The Pentagon funds research at MIT for artificial limbs to be powered by spinal fluid. They have already created the brain implant section of the prosthetic but not a power that could be implanted by squeezing energy out of the patients spinal fluid. DARPA, who is partly funded by the Office of Naval Research, has a prototype using glucose that protects the neural tissues and to recharges limbs. As a result, limbs will no longer need to be recharged before and after daily use. The innovation was created and developed by Dr. Rahul Sarpeshkar, who continues to work on this prototype to this day.

The need for better artificial limbs is due to the amputees returning from duty in Iraq and Afghanistan. This increase in amputees created the need for research in sensor microprocessor packed “intelligent” knees, thought controlled mechanical arms, and artificial hands with fingers that are able to grab hold of things. The researchers at the University of Arizona created and demonstrated a six inch robot controlled by the eyes and brain of a hawk moth. This helps with the development of neural implants that can control mechanical limbs. Charles M. Higgins, one of the associate professors of electrical engineering, concluded that, “There are still many unresolved issues with this idea, however, the demonstration is still a big leap in the right direction”. Others have tried one more complex brain implants on primates and non-invasive devices with electrode bypasses that send signals to muscles from the brain to control artificial limbs.

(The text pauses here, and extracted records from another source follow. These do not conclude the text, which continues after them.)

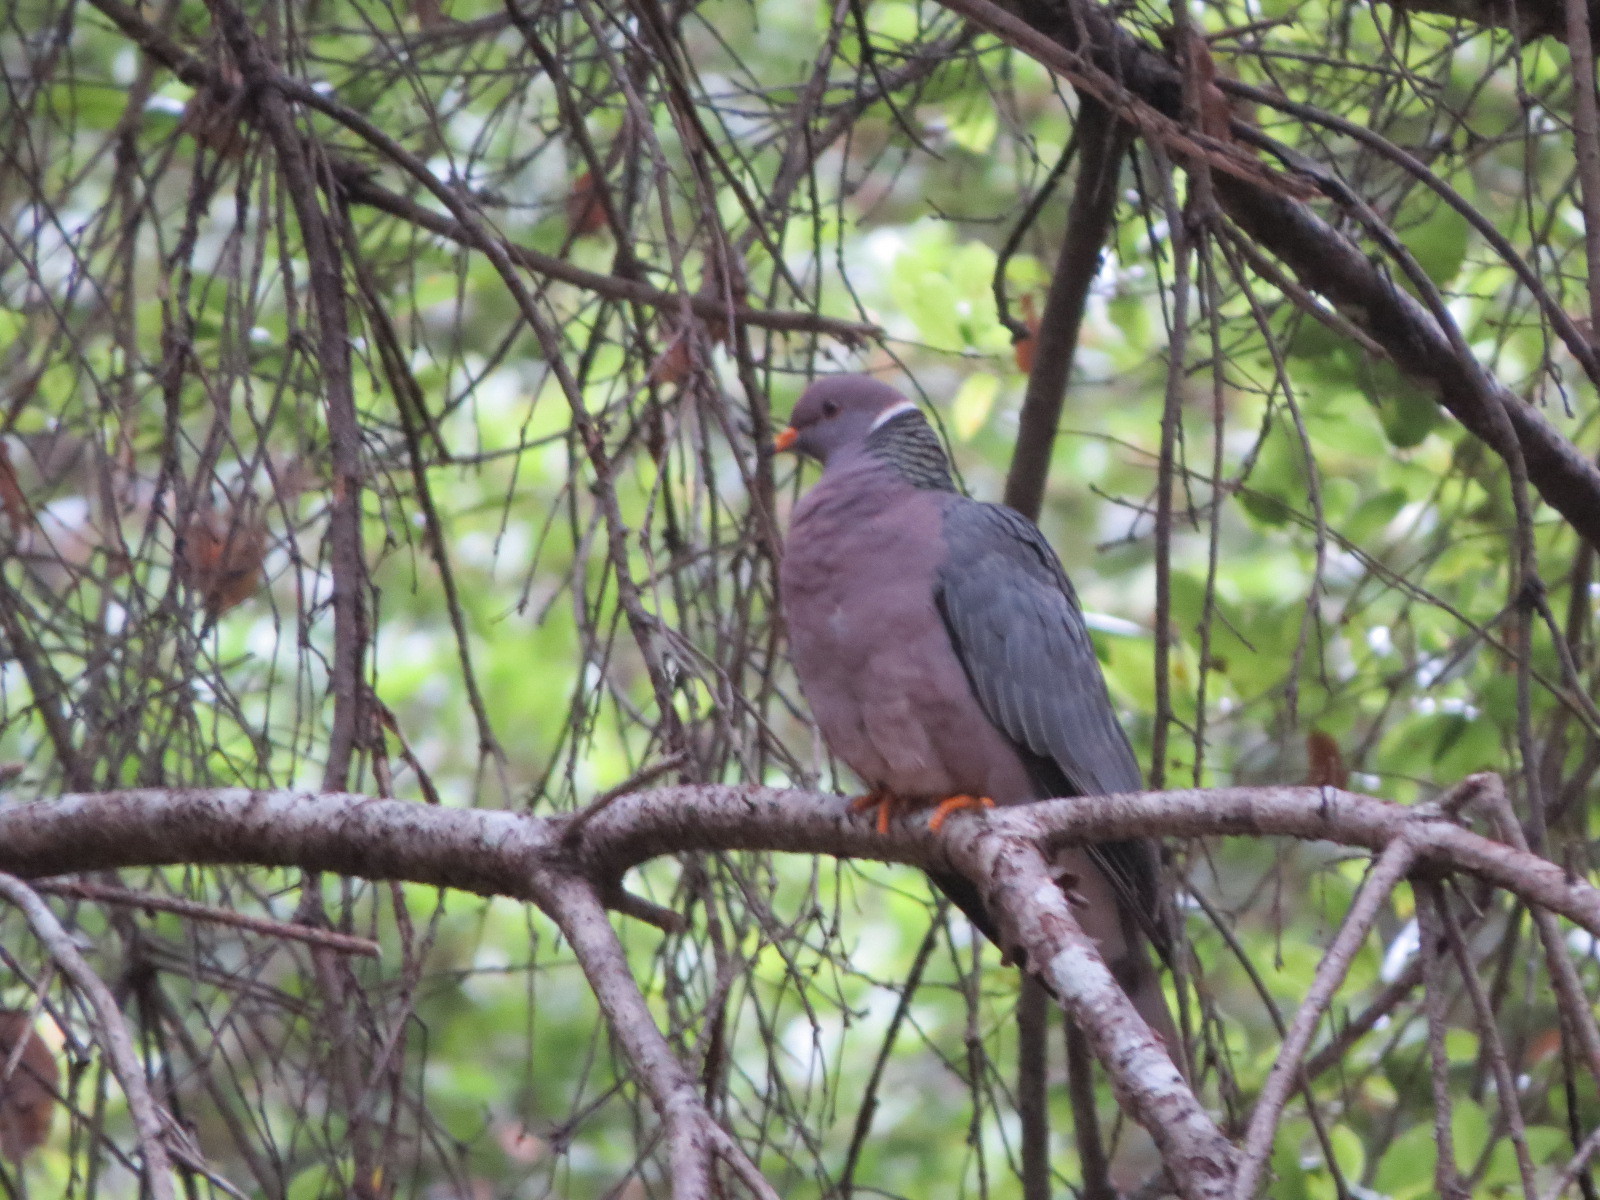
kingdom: Animalia
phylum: Chordata
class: Aves
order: Columbiformes
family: Columbidae
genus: Patagioenas
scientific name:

Another innovation was located in the University of California Santa Barbara in which took a look at how Humboldt squids could have such a hard weapon like a beak without harming itself. As they dedicated their time to research, they discovered the secret is the change in stiffness of the beak between a 3 inch span. This gave researchers the idea to create a way to make mechanics of artificial limbs gradient so they won’t harm the tissues in the human body. Chitin is a polysaccharide found in the squid that has non-antigenic properties so it won’t be seen as foreign and be rejected by the human body.